Wie das gelingen kann und welche Möglichkeiten heute und künftig zur Verfügung stehen, zeigen Dr. med. Jennifer Ernst, Oberärztin an der Medizinischen Hochschule Hannover, und Lars Jäger, Geschäftsführer der Orthovital GmbH sowie Mitglied des Vorstandes des Bundesinnungsverbandes für Orthopädie-Technik (BIV-OT), im Weltkongress der OTWorld 2024 auf. Als Chairs haben sie das Symposium „Innovationen in der Amputationsmedizin – Chirurgie, Orthopädietechnik und Rehabilitation“ gestaltet.
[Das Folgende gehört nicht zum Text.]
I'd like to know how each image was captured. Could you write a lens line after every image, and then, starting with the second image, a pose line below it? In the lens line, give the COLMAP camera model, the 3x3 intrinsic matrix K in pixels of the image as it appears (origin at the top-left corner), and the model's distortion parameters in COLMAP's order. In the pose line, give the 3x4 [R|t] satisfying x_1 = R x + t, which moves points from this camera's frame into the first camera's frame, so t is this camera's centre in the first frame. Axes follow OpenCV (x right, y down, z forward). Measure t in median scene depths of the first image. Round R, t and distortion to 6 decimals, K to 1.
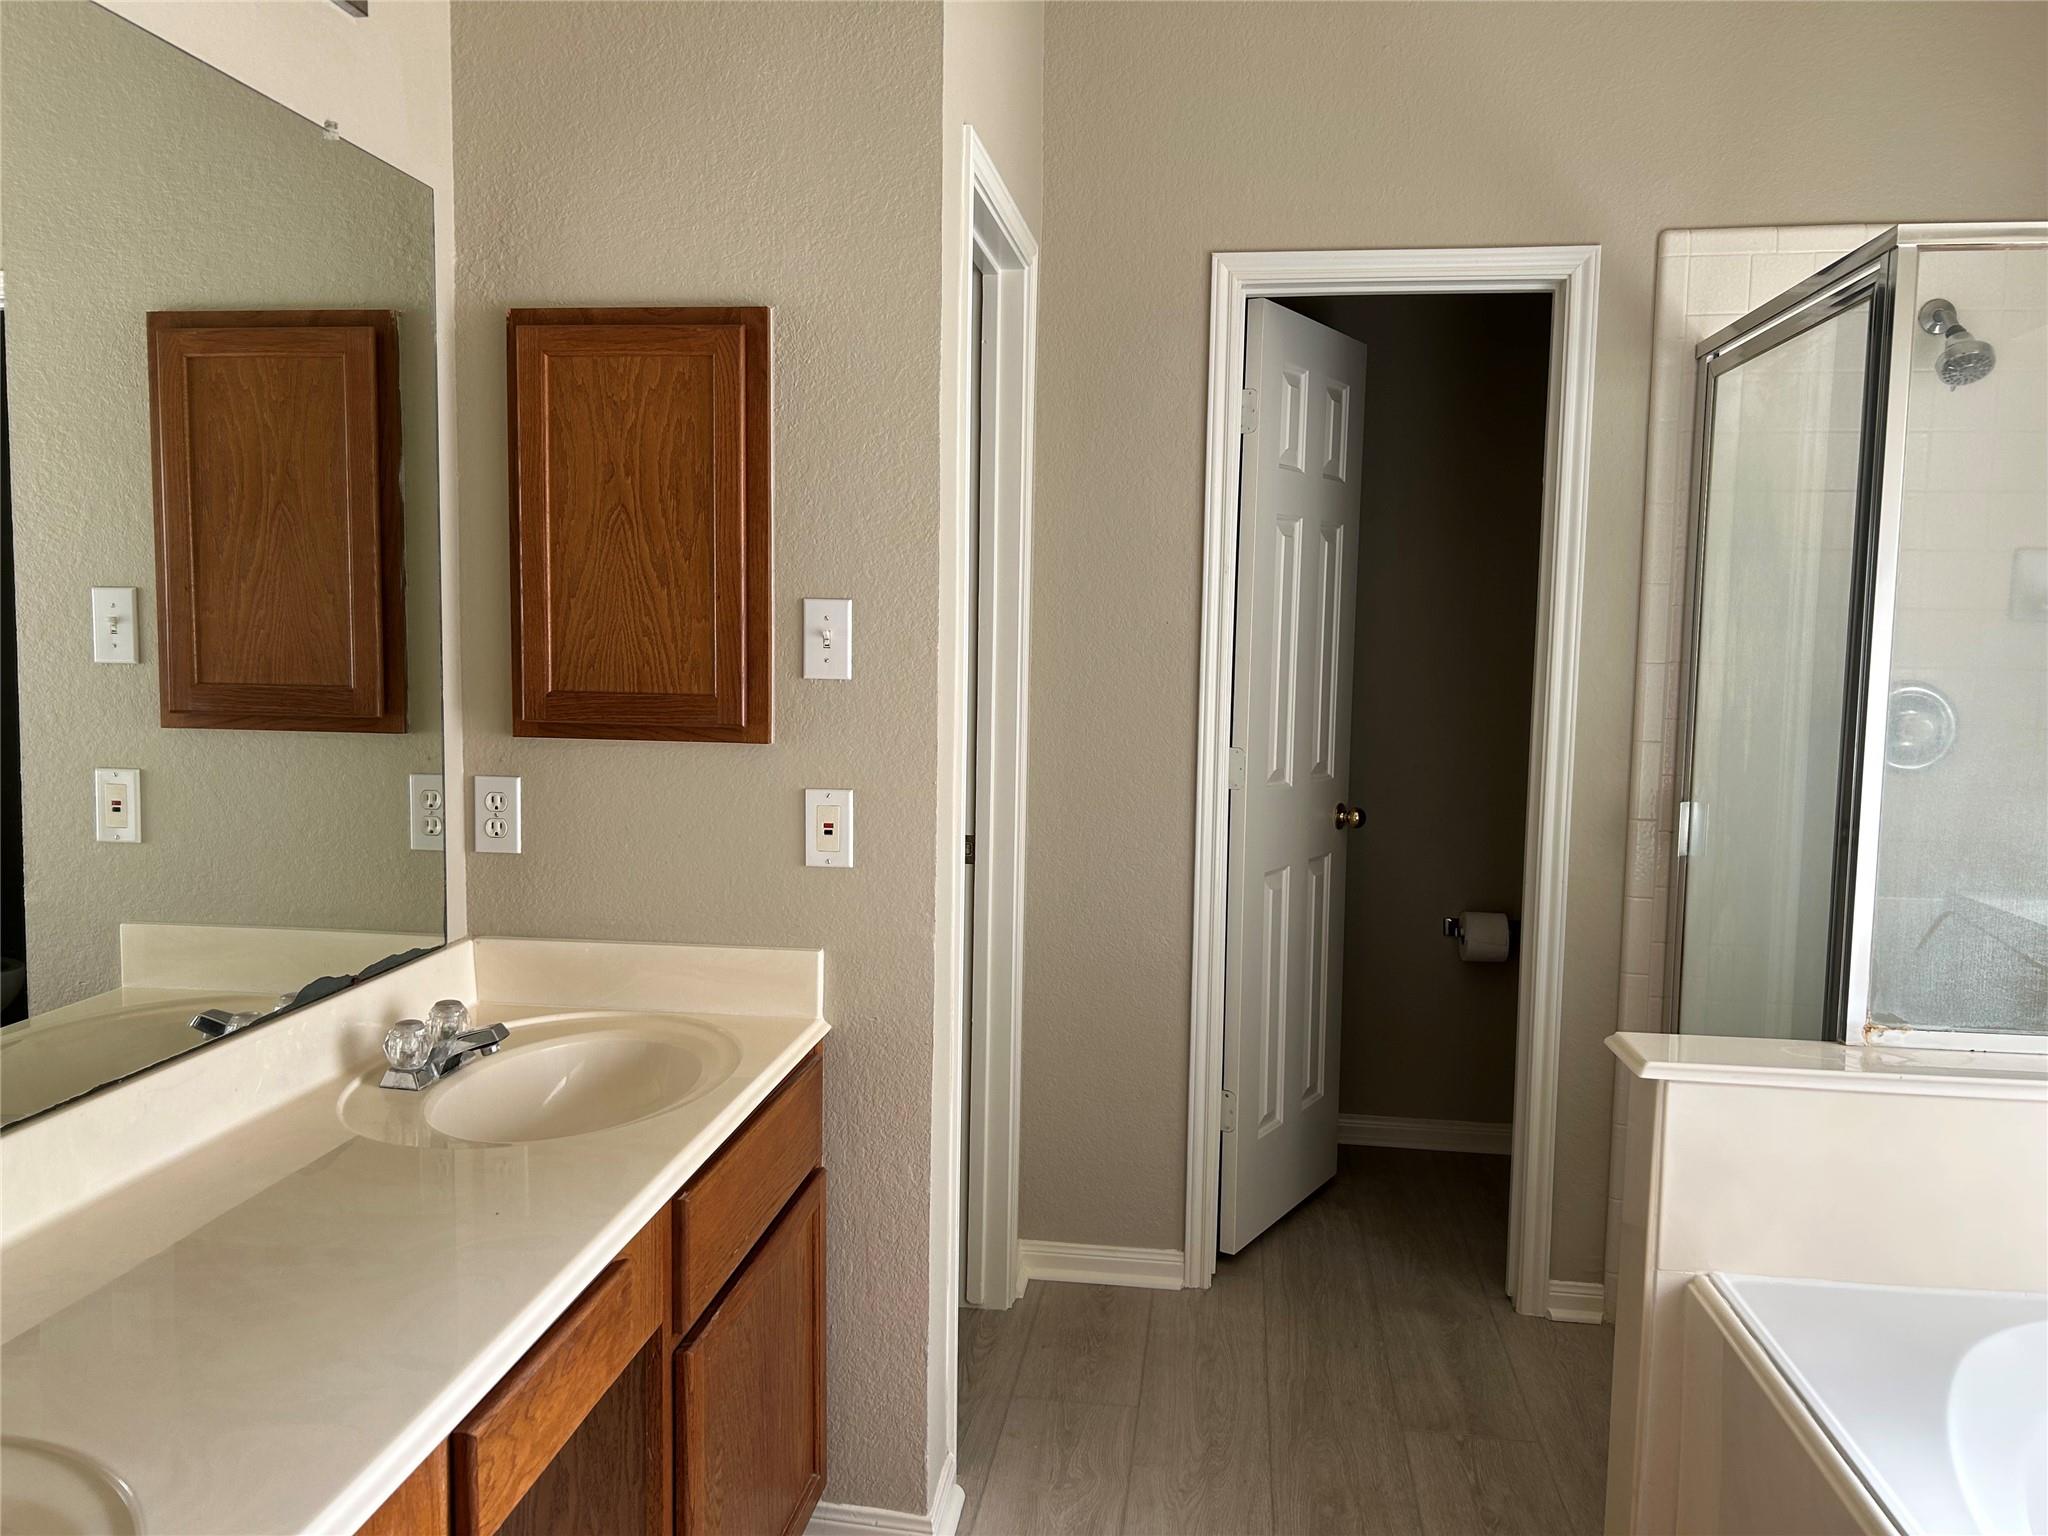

„Bereits bei der Amputation sollte bedacht werden, welche Ziele der Patient im Anschluss erreichen will“, erklärt Orthopädietechnik-Meister Lars Jäger. Entscheidend für eine erfolgreiche Prothesenversorgung sei das vertrauensvolle Verhältnis von Orthopädietechniker:in und Anwender:in. Das zeigt das Beispiel von Sebastian Fenske, der bei Orthovital von Bernhard Oelßner betreut wird. „Je klarer ein Patient seine Erwartungen an eine Prothese äußert, desto besser können wir diese erfüllen“, so der Orthopädietechniker. „Sebastian hat von Anfang an signalisiert, dass er technikaffin ist. Er zeigte den Willen, mit der Prothesenversorgung alles, was ihm wichtig war, wieder umsetzen zu können. Das sind zwei wesentliche Voraussetzungen für eine erfolgreiche, moderne Prothesenversorgung.“
Sebastian Fenske, ehemaliger Stock-Car-Rennfahrer, überschlug sich 2016 mit seinem Fahrzeug mitten im Rennen. Dabei wurde seine linke Hand zwischen Überrollbügel und Betonplatte eingequetscht. Er hatte die Wahl: Entweder bleibt die Hand in Teilen, aber ohne Funktionen erhalten – oder sie wird amputiert. Vor diese Wahl gestellt, entschied sich der heute 40-Jährige für die Amputation. „Ich wollte mein Leben zurück“, erklärt Fenske. „Um für meine Söhne da zu sein, mit ihnen zu spielen, meinem Sport nachzugehen oder meinen Beruf als Mitarbeiter im technischen Vertrieb auszuüben. Für all das brauche ich zwei funktionierende Hände. Deshalb habe ich mich schnell entschlossen, auf eine gute Prothesenversorgung zu setzen.“
„Die richtige Entscheidung“, wie Fenske heute betont. Inzwischen trägt er eine myoelektrische, wasserdichte Prothese, hat einen zusätzlichen Adapter mit Greifer für grobe Arbeiten sowie zwei Adapter für seine Hobbys Fahrrad- und Quadfahren. Damit verfüge er gefühlt über 90 bis 95 Prozent der Funktionen seiner natürlichen Hand, sagt Fenske. „Ich bin zufrieden und dankbar, dass ich heute alles ausleben kann, was mir wichtig ist. Bei den wenigen Einschränkungen, die übrig bleiben, bitte ich entweder um Hilfe oder verzichte, weil es mir nicht wirklich wichtig ist.“
Für Fenske war wichtig, dass seine Prothese inklusive Akku robust und pflegeleicht ist und verlässlich von morgens 6 Uhr bis abends 21 Uhr funktioniert. „Mit meinem Orthopädietechniker verstehe ich mich blind. Er geht auf meine Wünsche ein und weiß genau, was ich will. Entsprechend passgenau sind seine Vorschläge für die Prothesenversorgung“, berichtet der Familienvater. „Er zeigt mir jeweils, was in meinem individuellen Fall möglich wäre. Ich wähle aus, und gemeinsam erarbeiten wir uns eine passgenaue Versorgung, die mir möglichst viel Handlungsspielraum ermöglicht. Denn der Umgang mit jeder Prothese will gelernt sein.“ Bereits in der Rehabilitation direkt nach der Amputation, im Rehaklinikum Moritz Klinik in Bad Klosterlausnitz, habe er erlebt, wie vielfältig Prothesen sein können und wie unterschiedlich Menschen damit umgehen. „Einer meiner Mitpatienten konnte schon nach drei Wochen mit der Prothese gehen, andere konnten bis zum Schluss nicht mit der Prothese umgehen. Ich habe für mich festgestellt, dass der erfolgreiche Umgang mit einer Prothese oft Kopfsache ist. Wer die Prothese für sich nicht annimmt, kann auch mit der besten und teuersten Versorgung nichts anfangen“, so Fenskes Einschätzung.